"En su profundidad vi que se encierra,
cosida con amor en un volumen,
todo lo que despliega el universo"
(Dante, Divina Comedia)
De dónde procede el aura. En los mejores momentos lo que nos atrae de la poesía es el efluvio indefinible que nos transporta. No del autor al que por un agradecimiento desmesurado le concedemos la misma cualidad de lo que produce, pues el autor no deja de ser un medio del que se vale el lenguaje para expresar lo que de esa forma todavía no había sido dicho. Decimos que se lo ha dictado la musa al oído pero en realidad no sabemos cómo hace la lengua para que el autor hable por ella, y de un modo único nos conmocione. Ese producto único de la expresividad de lo humano que nos emociona y conmueve -a veces hasta el horror- y que nos hace ver lo que tenemos ante los ojos como nunca antes lo habíamos visto, no es fruto del entendimiento y la razón sino de la sensibilidad más depurada. Si decimos que la musa lo pone en el oído del autor es porque nos parece impropio de los mecanismos comunes de la mente.
El aura pues que envuelve al poema que llega a la cumbre la extendemos impropiamente a la poesía, pues la poesía en sí no es más que un cajón de la taxonomía literaria, y más impropiamente, como digo, al autor, pues él mismo no sabe cómo lo ha producido y, aunque se esfuerce, raramente vuelve a producir otro que alcance una nueva cumbre. Y, ya puestos, más falsario es ofrecer a un escritor, aunque haya producido una obra notable, una consideración superior al resto de los hombres. Tiene eso que ver con la fama y las necesidades del mercado, también con la monótona y seriada vida del hombre común que compensa con mitificaciones infantiles.
Así sucede, por ejemplo, con J. D. Salinger a cuya mitología se dedica una película (My salinger Year). Salinger supo condensar en una breve historia los temores y angustias del adolescente que se asomaba a la edad adulta a principios de los cincuenta del siglo pasado, en El guardián entre el centeno, también la astucia de ocultarse a los mass media nacientes pues, qué mejor modo de atraer su atención que proclamar su disposición a hacerse invisible.
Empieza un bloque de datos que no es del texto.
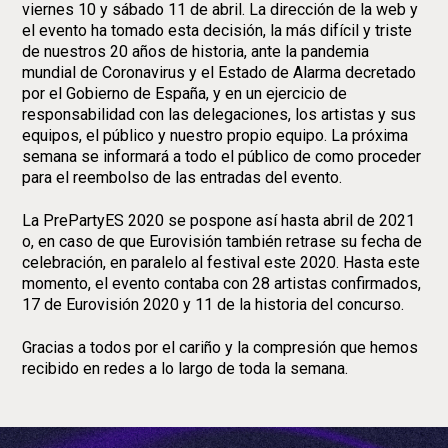
viernes 10 y sábado 11 de abril. La dirección de la web y
el evento ha tomado esta decisión, la más difícil y triste
de nuestros 20 años de historia, ante la pandemia
mundial de Coronavirus y el Estado de Alarma decretado
por el Gobierno de España, y en un ejercicio de
responsabilidad con las delegaciones, los artistas y sus
equipos, el público y nuestro propio equipo. La próxima
semana se informará a todo el público de como proceder
para el reembolso de las entradas del evento.
La PrePartyES 2020 se pospone así hasta abril de 2021
o, en caso de que Eurovisión también retrase su fecha de
celebración, en paralelo al festival este 2020. Hasta este
momento, el evento contaba con 28 artistas confirmados,
17 de Eurovisión 2020 y 11 de la historia del concurso.
Gracias a todos por el cariño y la compresión que hemos
recibido en redes a lo largo de toda la semana.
La película bebe del mito. Una chica de provincias, recién salida de una facultad de estudios literarios, llega a Nueva York, para pasar un año en la agencia que le lleva los papeles al escritor. Y lo cuenta. El guion es una versión del libro que la chica escribió (Joanna Rakoff). No hay nada más que eso. Un año, una pasante y el aura. La he visto con atención, por el aura. No parece que este sea un gran momento para que se extienda el aura literaria: masas arrastradas por un autor, ramos de flores y autógrafos, dedos temblorosas tocándolo, lágrimas. Las musas soplan donde quieren y no parece que ahora estén interesadas en la literatura. ¿Entonces? Esta película banal y acaramelada, llena de personajes abstraídos por el amor al autor, ni siquiera cumple con lo que podría haber sido, la sociología de los enfermos de literatura, que ni siquiera salva la presencia de una engurruñada Sigourney Weaver. ¿Entonces? Me ha absorbido la presencia de un poema vivo, Margaret Qualley, la actriz que hace de becaria. Margaret Qualley florece en la película. Representa ese momento en tránsito en que un chico o una chica se abre como un poema presentándose ante los demás como la belleza, el encanto, la seducción, listo o lista como cuando la flor le dice a la abeja ven y liba en mí, antes de ser del todo hombre o mujer. Ese momento lo representó quizá por primera vez Audrey Hepburn, aunque en la poesía es un tema antiguo. Pero quien mejor lo ha sabido captar en el cine ha sido Woody Allen que ha ido contratando para sus películas a actrices que estaban en ese momento de florecimiento. Me atrevería a decir que la mayor parte de sus películas son el intento de un Woody Allen enamorado de captar el instante de poesía en la mujer recién florecida. Pienso por ejemplo en Elle Fanning en A Rainy Day in New York o Scarlett Johansson en Match Point. My salinger Year es el intento del canadiense Philippe Falardeau de ser Woody Allen.